We use the non-parametric Mann-Whitney U test to identify taxa that differ significantly between Lean and Obese individuals. Since we are testing hundreds of taxa, we must apply a Multiple Testing Correction (Benjamini-Hochberg FDR).

In [None]:
# Separate data into two groups
X_lean = X[y == 'Lean']
X_obese = X[y == 'Obese']

results = []
for taxon in X.columns:
    # Perform Mann-Whitney U test
    stat, pval = mannwhitneyu(X_lean[taxon], X_obese[taxon], alternative='two-sided')
    
    # Calculate mean abundance for each group
    mean_lean = X_lean[taxon].mean()
    mean_obese = X_obese[taxon].mean()
    
    # Calculate Log2 Fold Change (adding a small epsilon to avoid log(0))
    # Note: Using means of relative abundances
    l2fc = np.log2((mean_obese + 1e-6) / (mean_lean + 1e-6))
    
    results.append({
        'taxon': taxon,
        'p_value': pval,
        'mean_lean': mean_lean,
        'mean_obese': mean_obese,
        'log2fc': l2fc
    })

df_stats = pd.DataFrame(results)

# Apply Benjamini-Hochberg FDR correction
_, df_stats['fdr_q_value'], _, _ = multipletests(df_stats['p_value'], method='fdr_bh')

# Filter for significant taxa (FDR < 0.1 as a common discovery threshold in microbiome)
significant_taxa = df_stats[df_stats['fdr_q_value'] < 0.1].sort_values('fdr_q_value')

print(f"Found {len(significant_taxa)} significant taxa at FDR < 0.1")
significant_taxa.head(10)

In [None]:
# Volcano Plot
plt.figure(figsize=(10, 7))
df_stats['neg_log10_p'] = -np.log10(df_stats['p_value'])

sns.scatterplot(
    data=df_stats, x='log2fc', y='neg_log10_p', 
    hue=df_stats['fdr_q_value'] < 0.1, 
    palette={True: 'crimson', False: 'lightgrey'}, alpha=0.6
)

plt.axhline(-np.log10(0.05), color='black', linestyle='--', alpha=0.5)
plt.title("Volcano Plot: Taxa associated with Obesity")
plt.xlabel("Log2 Fold Change (Obese / Lean)")
plt.ylabel("-Log10 p-value")
plt.show()

# 3. Predictive Modeling

Can we predict if a person is Lean or Obese based on their microbiome?
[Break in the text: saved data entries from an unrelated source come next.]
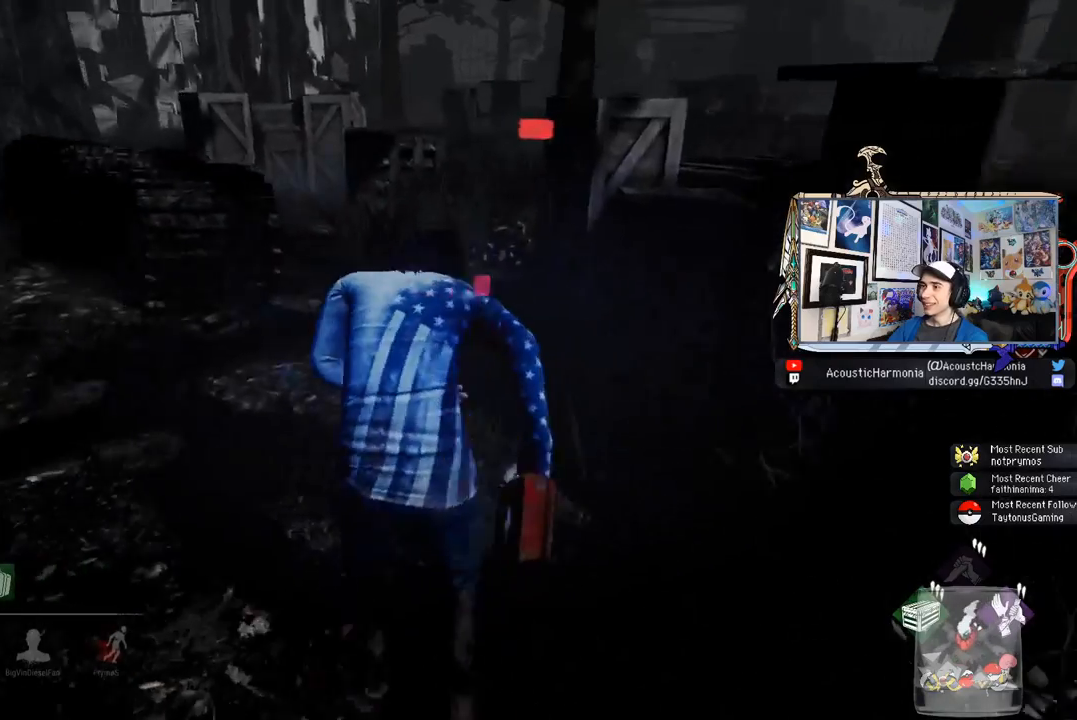
{"keys": ["d", "shift", "w"], "mouse": [], "events": [[417, "d", "down"]]}
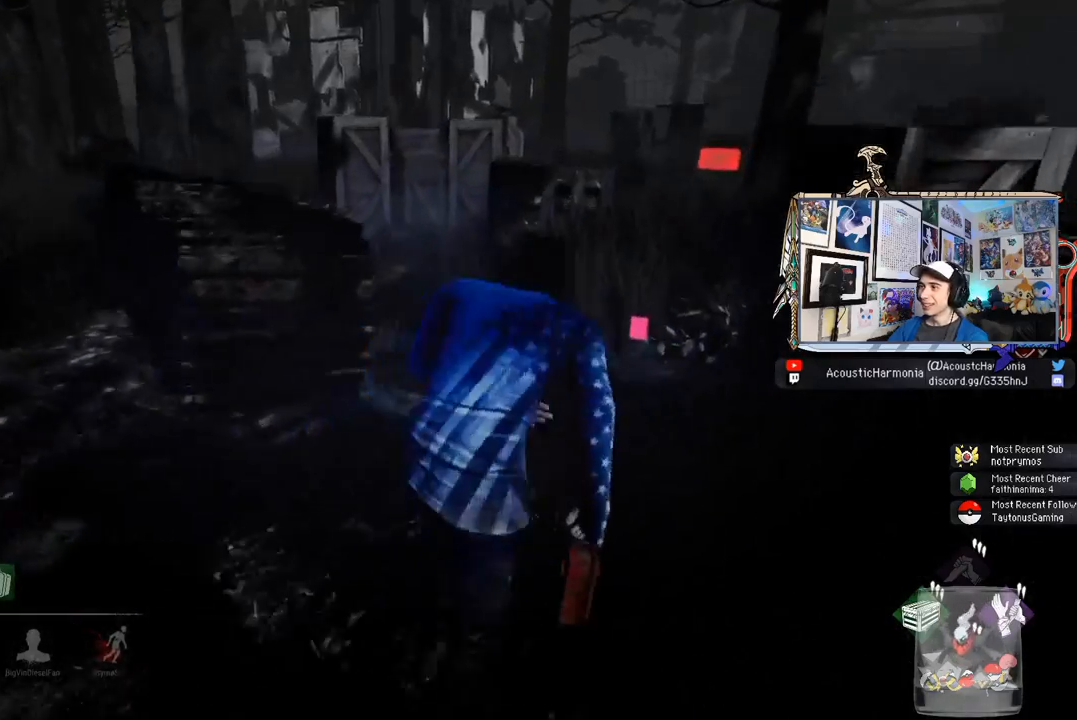
{"keys": ["shift", "w"], "mouse": [], "events": [[17, "d", "up"]]}
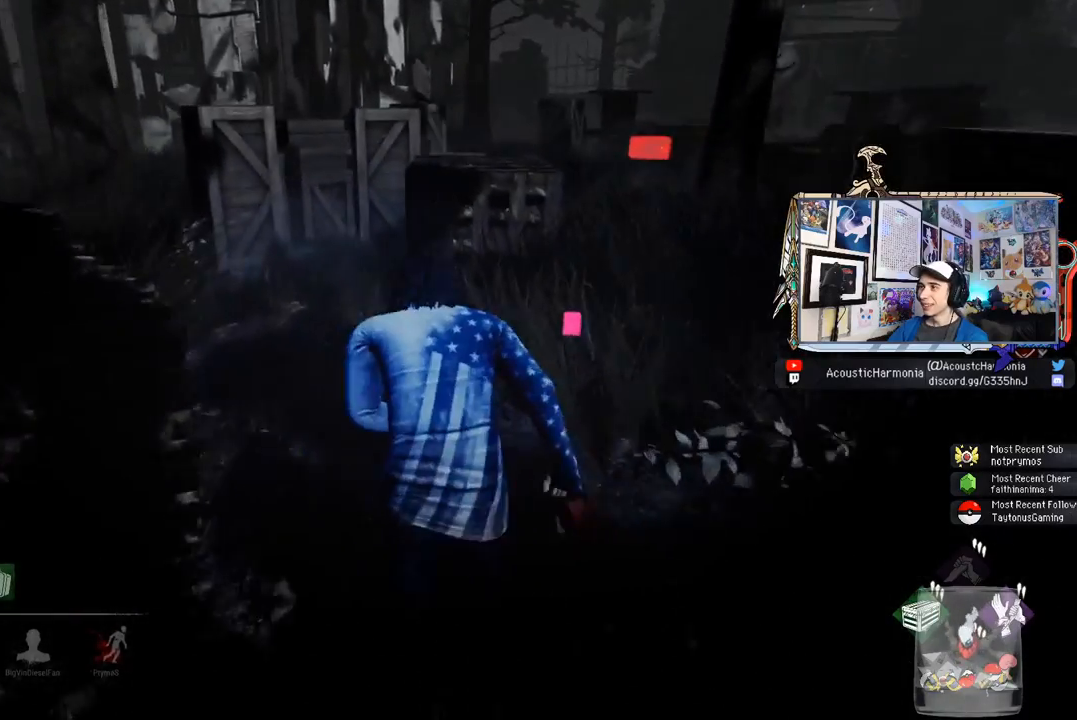
{"keys": ["a", "shift", "w"], "mouse": [], "events": [[317, "a", "down"]]}
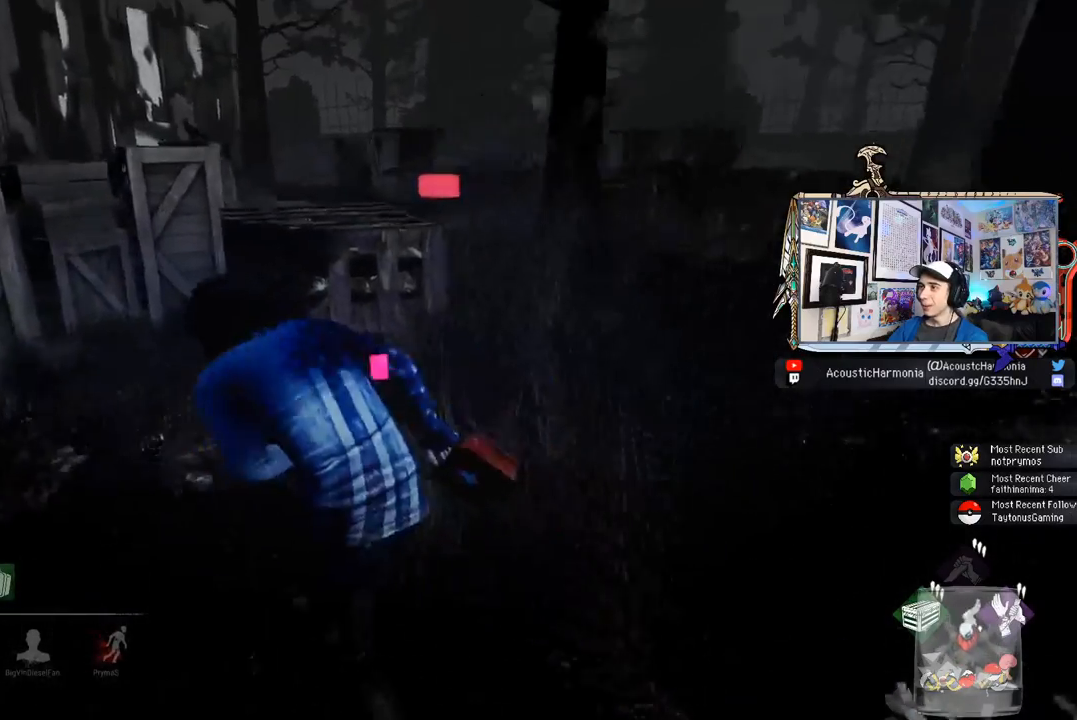
{"keys": ["a", "shift", "w"], "mouse": [], "events": []}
We use Logistic Regression with L1 regularization (Lasso) to both predict and identify the most important features.

In [None]:
# Encode target
y_numeric = (y == 'Obese').astype(int)

# Log transform X (as seen in Challenge 3)
X_ml = np.log10(X + 1e-6)

# Build Pipeline
pipe = Pipeline([
    ('scaler', StandardScaler()),
    ('clf', LogisticRegression(penalty='l1', solver='liblinear', C=1.0, class_weight='balanced'))
])

# Evaluation with Stratified K-Fold
skf = StratifiedKFold(n_splits=5, shuffle=True, random_state=42)

aucs = []
plt.figure(figsize=(8, 6))

for i, (train_index, test_index) in enumerate(skf.split(X_ml, y_numeric)):
    X_train, X_test = X_ml.iloc[train_index], X_ml.iloc[test_index]
    y_train, y_test = y_numeric.iloc[train_index], y_numeric.iloc[test_index]
    
    pipe.fit(X_train, y_train)
    y_score = pipe.predict_proba(X_test)[:, 1]
    
    fpr, tpr, _ = roc_curve(y_test, y_score)
    roc_auc = auc(fpr, tpr)
    aucs.append(roc_auc)
    
    plt.plot(fpr, tpr, lw=1, alpha=0.3, label=f'ROC fold {i} (AUC = {roc_auc:.2f})')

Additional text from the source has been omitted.